# Mosquitos entering house from crawlspace?



## Bud9051 (Nov 11, 2015)

Hi km, if you haven't been down there that is your next step. If there is enough water down there to breed mosquitoes you have a bigger problem than a few bugs. A crawlspace needs to be dry with low humidity. In cooler climates the natural air flow brings much of the air in that crawlspace up into your living area. Some estimates are as high as 50% of the air you breathe (including that bug bomb) comes from down there.

Now, given that some of that bug bomb filtered throughout the house we can't be sure if the basement is really the source of those bugs. You or someone needs to get a look down there to check on any moisture issues.

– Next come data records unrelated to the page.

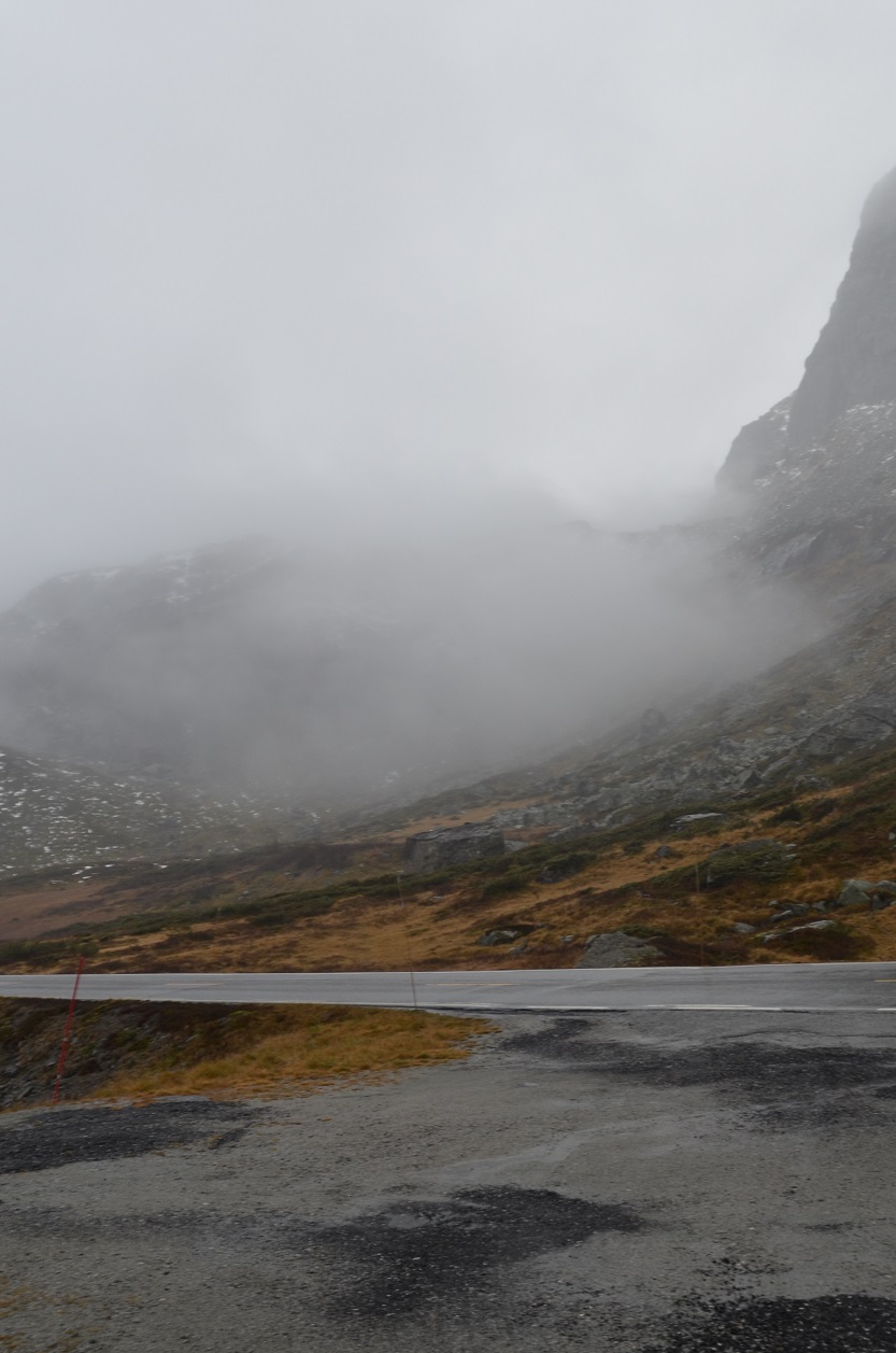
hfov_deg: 32.8
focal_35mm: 41
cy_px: 574
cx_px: 450
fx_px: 1521
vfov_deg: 47.8
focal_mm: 23
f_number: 5.6
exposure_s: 1/125
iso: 280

I usually have mosquito issues when they are attracted to a light, plus a screen left open or other hole.

Bud


----------



## joecaption (Nov 30, 2011)

I'd be taking a look outside as well.
Any standing water near by and your going to have issues.
Tall grass, old tires, plant pots, slow running drainage ditches, fish ponds.


----------



## ChuckF. (Aug 25, 2013)

Check plant trays that might have standing water, an extra toilet that might not be used often, the trap in a shower or bathtub or sink that's not often used, standing water in the washing machine that you forgot about, or the dishwasher.

Re the crawlspace, when you are down there turn off your trouble light and look for light leaks from the living space above.


----------